Oracle MLRG Talks

Last updated on Feb 19, 2022 5 min read Conferences

Oracle invite’s ML researchers to give biweekly talks. These are my notes from these sessions.

Provenance and its Applications

Presenter: https://www.seltzer.com/margo/

Provenance == Lineage

How to know whether a painting is authentic: Show chain of ownership of the painting from the beginning.

Provenance: A formal description of how a data element came to be in its current form.

Why and Where Provenance - Why is this piece of data in the Database ? - Where did this come from ? Is it a result of a query ?

Provenance aware storage system: Considers operating system level details

Fundamental Abstraction: Objects connected by activities. Also track who invoked these activites.

Reversing arrows creates a dependency graph.

Standards

Open Provenance Model
W3C Prov Model
- Stadardization has not been beneficial.
- Abstraction is such a high level that it is not possible to build a semantically meaningful application on this prov model.Everybody imposes their own semantic layer on top of this prov model.
Open Lineage
System provenance standards were also created e.g. CamFlow

Challenges

People don’t care about provenance
It is like security, people want it but won’t pay for it (in $ or performance/computation).
General provenance doesn’t help. People want provenance specific to their problem.
Provenance is like insurance: you never really want it until it is too late.
Takeaway: Focus on provenance applications. E.g. File system search
Workflow provenance: ML Model Sharing & Reproducibility.
Provenance graphs are DAG.
Provenance could be at OS level, database level or application level
Tribuo(Java Deep Learning library) has provenance built in.

Lineage Applications

Unicorn for Intrusion Detection

Link: https://arxiv.org/pdf/2001.01525.pdf

Using provenance graphs for intrusion detection

Take snapshots of provenance(streaming graph)
Compute a unique label for a node by computing neighborhood of node(3 hop neighborhood). Create a hash value for neighborhood and plot histogram of hash values.
Create fixed size sketched for histograms (similarity preserving)
- if you measure Jaccard distance between two histograms, it should correspond to hamming distance between sketches.
Models are built from sketches. Cluster sketches and keep track of transitions between clusters.
Create for every 1000 provenance edges.(some period of time)
If sketch does not fall in a cluster, it is a red flag.

SIGL

Link: https://arxiv.org/abs/2008.11533

Uses Graph LSTM for encoder. MLP for decoder.

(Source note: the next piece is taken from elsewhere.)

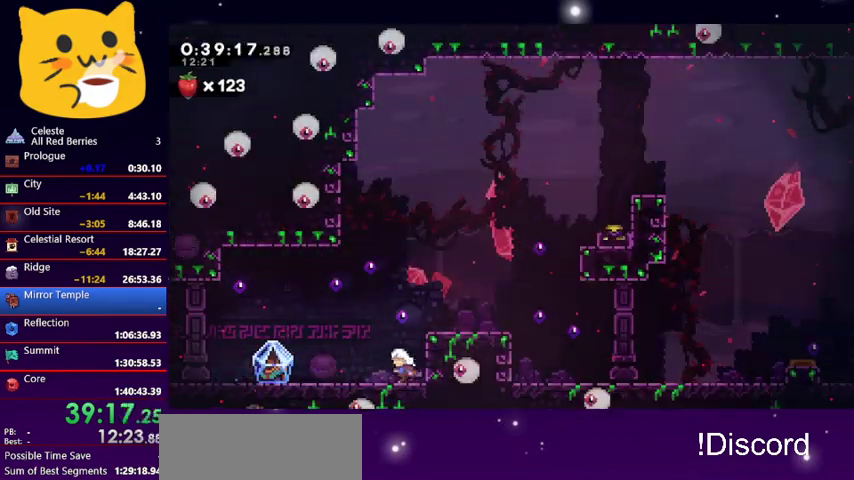
{"keys": ["grab", "right"], "events": [[67, "dash", "down"], [200, "dash", "up"], [367, "grab", "down"], [367, "right", "down"], [400, "left", "up"]]}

Graph Representation Learning for Drug Discovery

Presenter: http://people.csail.mit.edu/wengong/

$ 10^{30} $ possible combinations of molecules exist , but only $ 10^5 $ can be evaluated by pharma companies using existing technology.
Molecules are permutation invariant. Labeling nodes of a graph does not make a difference, for a graph neural net to learn this - need to feed all N! combinations in the training data
Applications of AI:
- Virtual Screening: Predict properties from Molecules
- Inverse design: Generate molecules from properties.

Virtual Screening

Current Approach

Take a compound → Get Morgan fingerprint (traditional , hand engineered molecular features) → pass through feed forward NN → Get property predictions

Morgan Fingerprint

Enumerate all possible substructures and group them using a hash function.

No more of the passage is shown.